» **Documento**:
- - -

Sicinia. - Presentata nel 359-395 a. C. da T. Sicinio, tribuno della plebe, proponeva che il territorio di Veio servisse a fondare una nuova città, di costituzione identica a quella di Roma, e che nella nuova città dovessero emigrare, per costituirne la cittadinanza, metà dei patrizî e metà dei plebei. Per due anni non fu potuta sottoporre alla votazione popolare, per il veto opposto da altri tribuni. Nel 361-393 a. C., scaduti e non rieletti i tribuni opponenti, fu respinta dai comizî per un voto solo, probabilmente d'accordo con lo stesso presentatore, il quale era riuscito frattanto ad ottenere dal Senato che ad ogni famiglia plebea bisognosa fossero effettuate assegnazioni di ventotto iugeri nel territorio di Veio.
Licinia Sextia. - Redatta nel 377-377 a. C. dai tribuni della plebe C. Licinio Stolone e L. Sestio Laterano; durante otto anni essi non riuscirono a presentarla ai comizî per il veto di altri colleghi. Nel 386-368 a. C. nessun tribuno osò più opporsi alla proposta, ma il Senato, che non voleva fosse approvata, nominò dittatore M. Furio Camillo: questi riuscì ad impedire la votazione, ma dovette lasciare la carica. Il nuovo dittatore, M. Manlio Capitolino, tentò con scarso successo di conciliare patrizî e plebei e si dimise; finalmente nel 387-367 a. C. la legge venne approvata senza contrasti, avendo il Senato ritenuto necessario di dare soddisfazione ai plebei nell'imminenza di un'invasione dei Galli, per fronteggiare la quale Camillo era stato ancora nominato dittatore.

- - -

» **Il problema**: Nel documento sulle leggi Sicinia e Licinia Sestia, quanti iugeri nel territorio di Veio il Senato concesse a ogni famiglia plebea bisognosa? Le voci di dati provengono da una fonte diversa.

[Voci di dati]
- - -

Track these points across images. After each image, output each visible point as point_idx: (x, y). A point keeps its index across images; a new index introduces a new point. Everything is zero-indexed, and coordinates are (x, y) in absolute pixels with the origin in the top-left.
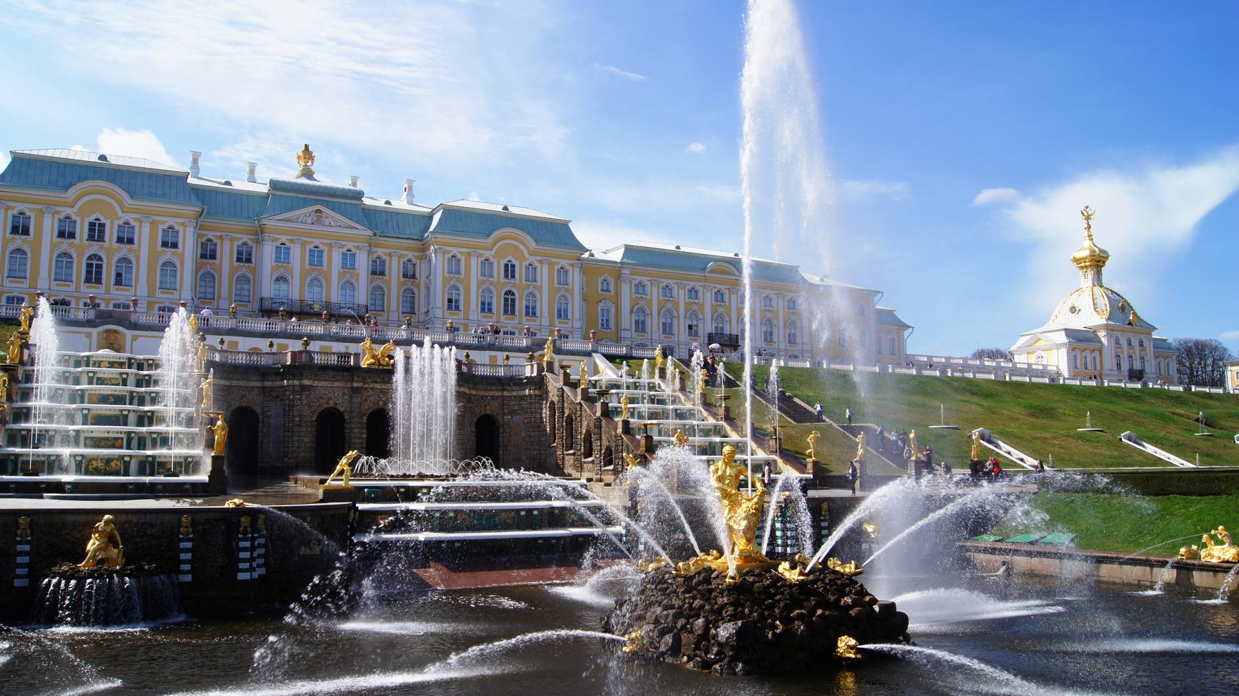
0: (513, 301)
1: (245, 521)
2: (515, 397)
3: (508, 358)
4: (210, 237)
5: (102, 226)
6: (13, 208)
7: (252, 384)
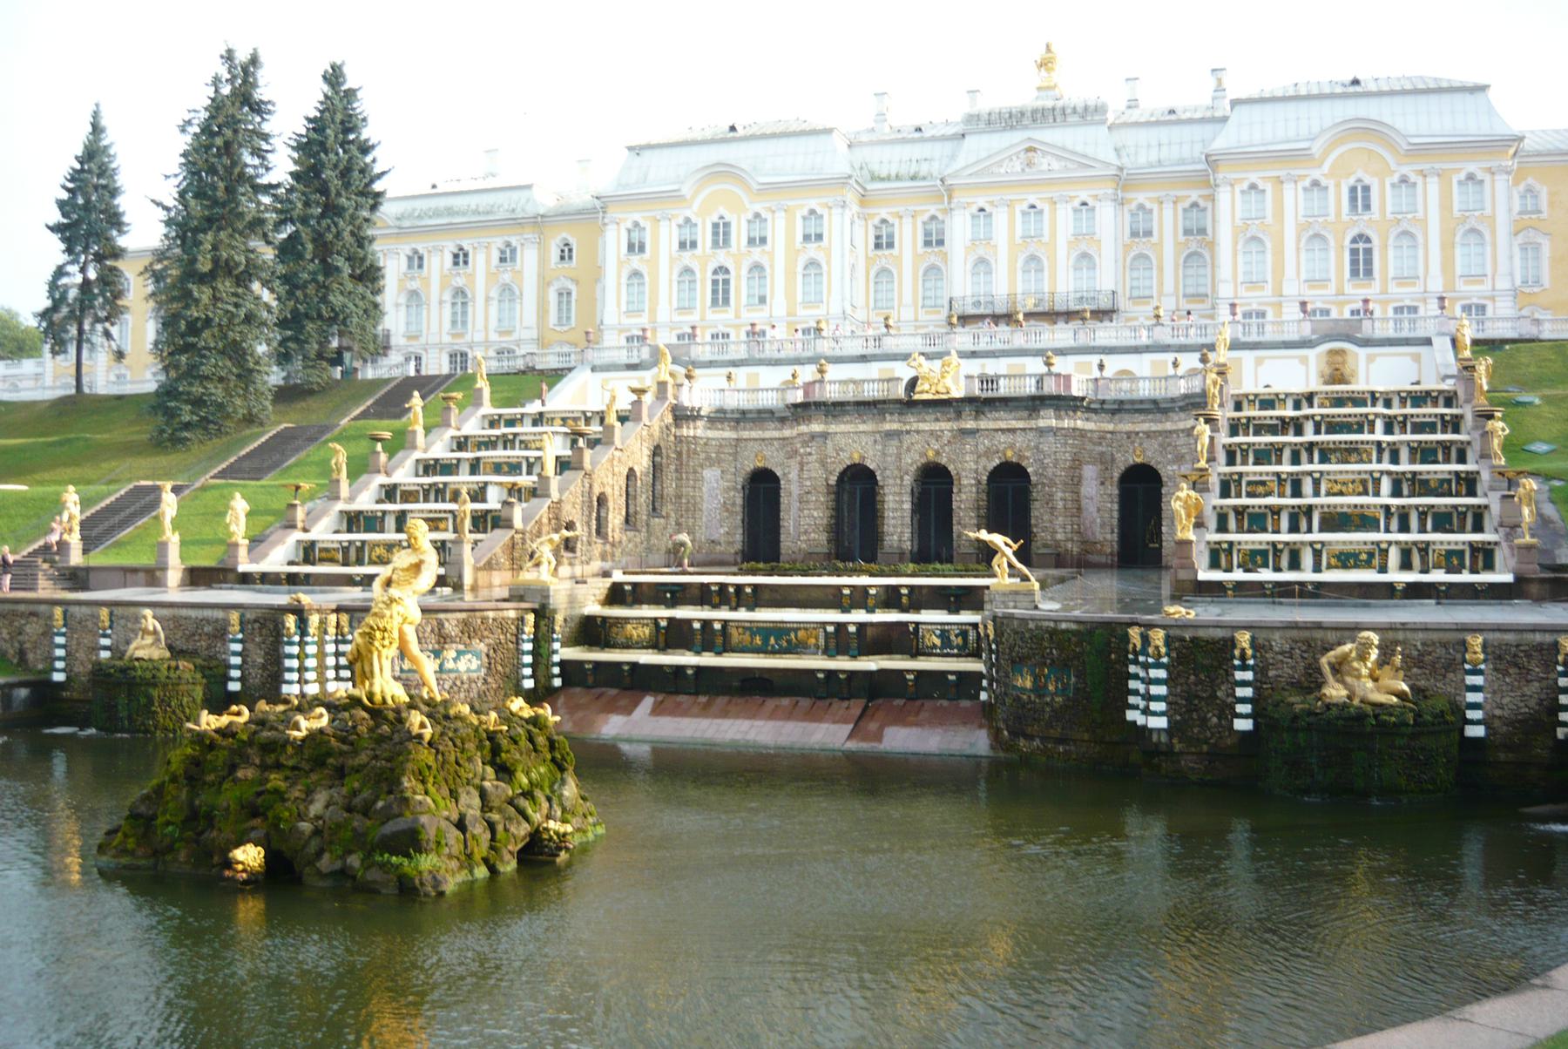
0: (1368, 252)
1: (291, 621)
2: (1183, 431)
3: (1175, 364)
4: (885, 216)
5: (726, 225)
6: (625, 220)
7: (768, 434)
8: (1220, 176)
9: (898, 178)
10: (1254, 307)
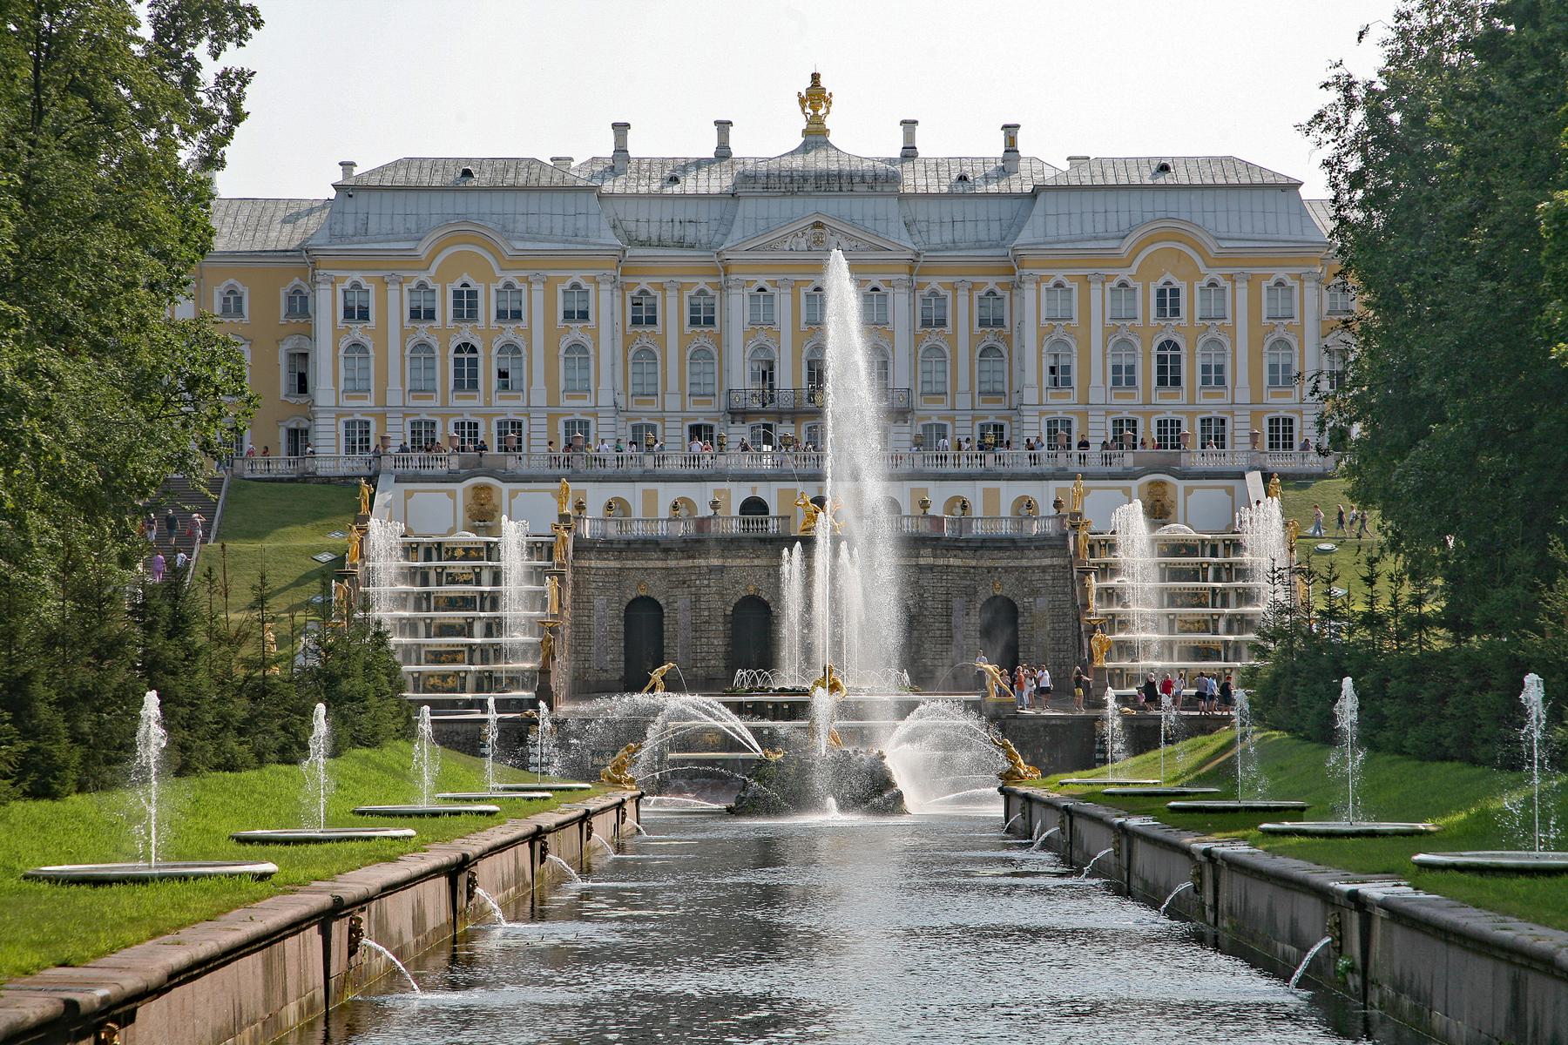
0: (1177, 359)
2: (1038, 567)
4: (644, 286)
5: (473, 294)
8: (1027, 271)
9: (661, 244)
10: (1060, 414)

- - -

» **Risultato**: A ogni famiglia plebea bisognosa furono assegnati ventotto iugeri.